I'll just use one example of something that [00:10:00] increases speed and then also increases quality or is to say the quality is actually what's increasing the speed. And so one of the practices that we hold dear is test-driven development. And pair programming as well. And so a pair of programmers is going to write unit tests, integration tests, even end-to-end tests sometimes before writing a single line of code. And then they write the code to pass that test. [00:10:30] And some people stop there and they're like, "Oh, that's great. Automated testing." But there's something more profound that happens there. So we don't just write tests to have tests. The whole point is to be able to go fast forever. In order to go fast forever, you need to have clean code. And in order to have clean code, you need to be able to refactor your code with confidence.

(10:53):

And in order to be able to refactor with confidence, what do you need? Tests. And so we don't just stop at, [00:11:00] "Oh, now we have a bunch of tests." It's, "Oh, now we can refactor with confidence." And then teams need to go and do that.
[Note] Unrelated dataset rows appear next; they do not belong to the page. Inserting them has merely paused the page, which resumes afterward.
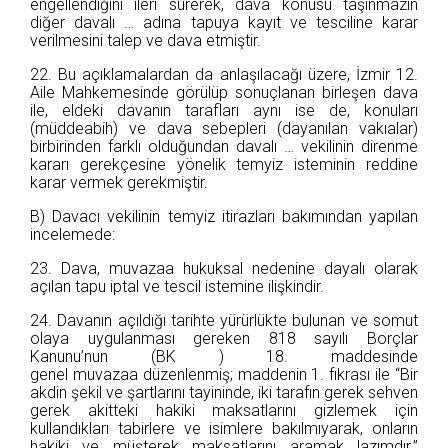
engellendiğini ileri sürerek, dava konusu taşınmazın
diğer davalı … adına tapuya kayıt ve tesciline karar
verilmesini talep ve dava etmiştir.
22. Bu açıklamalardan da anlaşılacağı üzere, İzmir 12.
Aile Mahkemesinde görülüp sonuçlanan birleşen dava
ile, eldeki davanın tarafları aynı ise de, konuları
(müddeabih) ve dava sebepleri (dayanılan vakıalar)
birbirinden farklı olduğundan davalı … vekilinin direnme
kararı gerekçesine yönelik temyiz isteminin reddine
karar vermek gerekmiştir.
B) Davacı vekilinin temyiz itirazları bakımından yapılan
incelemede:
23. Dava, muvazaa hukuksal nedenine dayalı olarak
açılan tapu iptal ve tescil istemine ilişkindir.
24. Davanın açıldığı tarihte yürürlükte bulunan ve somut
olaya uygulanması gereken 818 sayılı Borçlar
Kanunu’nun (BK ) 18. maddesinde
genel muvazaa düzenlenmiş; maddenin 1. fıkrası ile “Bir
akdin şekil ve şartlarını tayininde, iki tarafın gerek sehven
gerek akitteki hakiki maksatlarını gizlemek için
kullandıkları tabirlere ve isimlere bakılmıyarak, onların
hakiki ve müşterek maksatlarını aramak lazımdır.”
That's a really good practice to get into refactoring the code until it's very clean before moving on. And then once we have clean code, that's what enables us to go fast forever, not just fast at first. A lot of agile teams will hit peak velocity and then go right back down to asem tote, same as a waterfall team, but a really good agile delivery [00:11:30] team will hit speed maybe a little bit slower than those teams that don't prioritize writing all of those tests upfront and getting good at quality, but they'll hit a high bar and level off and go fast forever.